В тот день, когда оба претора явились на Форум, чтобы приступить к исполнению своих обычных обязанностей, на площади откуда ни возьмись вдруг собралась громко горланящая толпа. В адрес Брута и Кассия полетели самые откровенные угрозы. Вернувшись домой, оба нашли подброшенные анонимные письма такого же содержания. На стенах домов красовались наспех накорябанные надписи: «Отцеубийца! Скоро мы спустим с тебя шкуру!», «Отомстим за Цезаря!», «Смерть предателям!» и прочее в том же духе.

Свалить их появление на Аматия теперь вряд ли удалось бы — его обезображенный труп давно догнивал у подножия Капитолийского холма.

Разумеется, за всей этой кампанией по устрашению противников стоял Антоний. Вскоре Брут уже вообще не мог выйти из дому. У дверей его жилища день и ночь несли охрану вооруженные слуги. На положении осажденных оказались также Кассий и Децим Юний.

Если бы речь шла только о нем, Марк ни за что бы не сдался. Но все тяготы жизни делила с ним Порция. Жена Брута уже давно чувствовала себя на пределе физических и моральных сил. Не исключено, что она ждала ребенка[97]. В свои 35 лет она нуждалась в заботах и покое. Разве мог Марк поставить под угрозу жизнь и безопасность любимой женщины? Самым мудрым в их положении было бы махнуть на все рукой и уехать. Но... это значило без боя уступить победу этому мерзавцу Антонию. Порция и слышать об этом не хотела.

Тем временем Антония начало всерьез раздражать это бессмысленное, на его взгляд, сопротивление. 8 или 9 апреля Антоний прислал к Дециму Юнию Бруту одного из своих приближенных, Гиртия, с важным заданием.

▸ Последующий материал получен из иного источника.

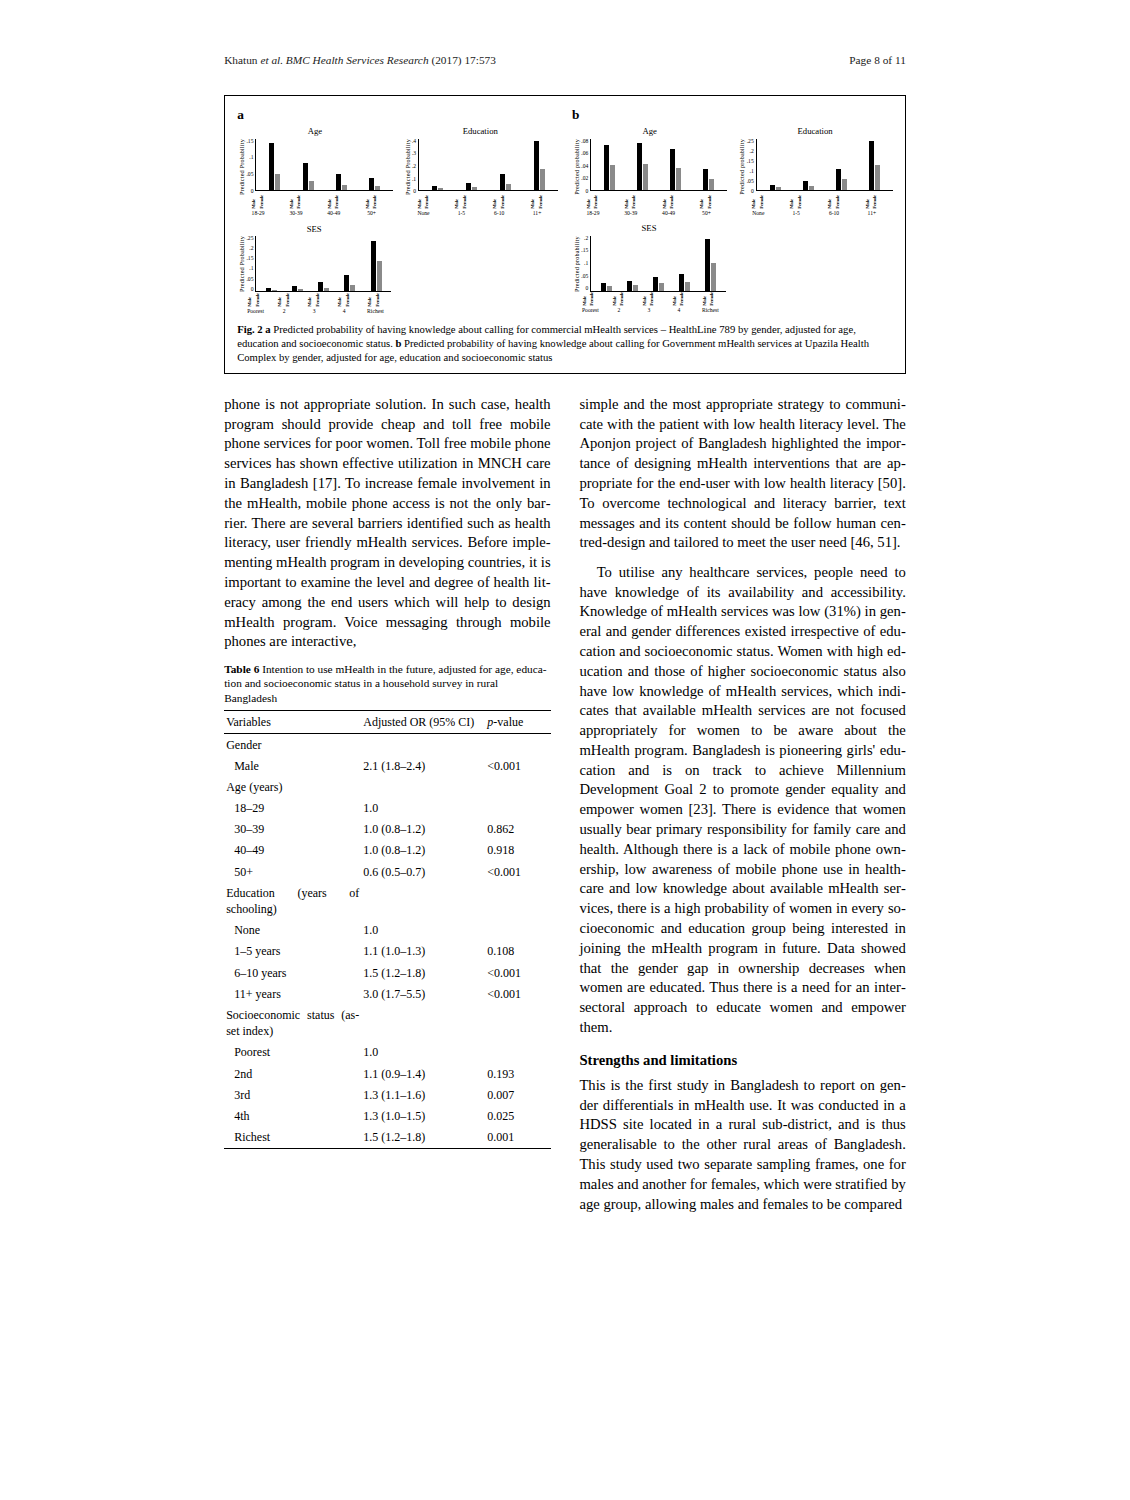Khatun et al. BMC Health Services Research (2017) 17:573
Page 8 of 11
a
Age
Predicted Probability
.15.1.050
Male Female
Male Female
Male Female
Male Female
18-2930-3940-4950+
Education
Predicted Probability
.4.3.2.10
Male Female
Male Female
Male Female
Male Female
None 1-56-1011+
SES
Predicted Probability
.25.2.15.1.050
Male Female
Male Female
Male Female
Male Female
Male Female
Poorest 234 Richest
b
Age
Predicted probability
.08.06.04.020
Male Female
Male Female
Male Female
Male Female
18-2930-3940-4950+
Education
Predicted probability
.25.2.15.1.050
Male Female
Male Female
Male Female
Male Female
None 1-56-1011+
SES
Predicted probability
.2.15.1.050
Male Female
Male Female
Male Female
Male Female
Male Female
Poorest 234 Richest
Fig. 2 a Predicted probability of having knowledge about calling for commercial mHealth services – HealthLine 789 by gender, adjusted for age, education and socioeconomic status. b Predicted probability of having knowledge about calling for Government mHealth services at Upazila Health Complex by gender, adjusted for age, education and socioeconomic status
phone is not appropriate solution. In such case, health program should provide cheap and toll free mobile phone services for poor women. Toll free mobile phone services has shown effective utilization in MNCH care in Bangladesh [17]. To increase female involvement in the mHealth, mobile phone access is not the only barrier. There are several barriers identified such as health literacy, user friendly mHealth services. Before implementing mHealth program in developing countries, it is important to examine the level and degree of health literacy among the end users which will help to design mHealth program. Voice messaging through mobile phones are interactive,
Table 6 Intention to use mHealth in the future, adjusted for age, education and socioeconomic status in a household survey in rural Bangladesh
| Variables | Adjusted OR (95% CI) | p -value |
| --- | --- | --- |
| Gender | | |
| Male | 2.1 (1.8–2.4) | <0.001 |
| Age (years) | | |
| 18–29 | 1.0 | |
| 30–39 | 1.0 (0.8–1.2) | 0.862 |
| 40–49 | 1.0 (0.8–1.2) | 0.918 |
| 50+ | 0.6 (0.5–0.7) | <0.001 |
| Education (years of schooling) | | |
| None | 1.0 | |
| 1–5 years | 1.1 (1.0–1.3) | 0.108 |
| 6–10 years | 1.5 (1.2–1.8) | <0.001 |
| 11+ years | 3.0 (1.7–5.5) | <0.001 |
| Socioeconomic status (asset index) | | |
| Poorest | 1.0 | |
| 2nd | 1.1 (0.9–1.4) | 0.193 |
| 3rd | 1.3 (1.1–1.6) | 0.007 |
| 4th | 1.3 (1.0–1.5) | 0.025 |
| Richest | 1.5 (1.2–1.8) | 0.001 |
simple and the most appropriate strategy to communicate with the patient with low health literacy level. The Aponjon project of Bangladesh highlighted the importance of designing mHealth interventions that are appropriate for the end-user with low health literacy [50]. To overcome technological and literacy barrier, text messages and its content should be follow human centred-design and tailored to meet the user need [46, 51].
To utilise any healthcare services, people need to have knowledge of its availability and accessibility. Knowledge of mHealth services was low (31%) in general and gender differences existed irrespective of education and socioeconomic status. Women with high education and those of higher socioeconomic status also have low knowledge of mHealth services, which indicates that available mHealth services are not focused appropriately for women to be aware about the mHealth program. Bangladesh is pioneering girls' education and is on track to achieve Millennium Development Goal 2 to promote gender equality and empower women [23]. There is evidence that women usually bear primary responsibility for family care and health. Although there is a lack of mobile phone ownership, low awareness of mobile phone use in healthcare and low knowledge about available mHealth services, there is a high probability of women in every socioeconomic and education group being interested in joining the mHealth program in future. Data showed that the gender gap in ownership decreases when women are educated. Thus there is a need for an intersectoral approach to educate women and empower them.
Strengths and limitations
This is the first study in Bangladesh to report on gender differentials in mHealth use. It was conducted in a HDSS site located in a rural sub-district, and is thus generalisable to the other rural areas of Bangladesh. This study used two separate sampling frames, one for males and another for females, which were stratified by age group, allowing males and females to be compared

О содержании состоявшейся беседы Децим написал двоюродному брату в письме: «Сейчас расскажу, как обстоят у нас дела. Вчера вечером ко мне явился Гиртий. Он и поведал мне, что задумал Антоний. Хуже и подлее и представить себе нельзя. Он говорит, что не может отдать мне провинцию [Цизальпинскую Галлию], но и обеспечить каждому из нас безопасность, пока мы в городе, тоже не в силах. И войска, и плебс — все настроены к нам предельно враждебно... Не сомневаюсь, что вы понимаете: это совершенная ложь. Зато из слов Гиртия мне стало ясно кое-что другое: мы пользуемся известным уважением, и Антоний боится, что мы получим большую поддержку. Тогда ни ему, ни его друзьям власти не видать.

Положение трудное, вот я и решил истребовать для себя и всех наших должность свободных легатов, которая позволила бы нам покинуть город под благовидным предлогом. Гиртий обещал, что обо всем договорится. Я, конечно, нисколько не верю, что он сдержит слово. Бесстыдство этих людишек соизмеримо с глубиной ненависти, которую они питают к нам. Но если все же они согласятся на наши требования, я думаю, в самое ближайшее время нас объявят врагами народа и подвергнут запрету на воду и огонь[98].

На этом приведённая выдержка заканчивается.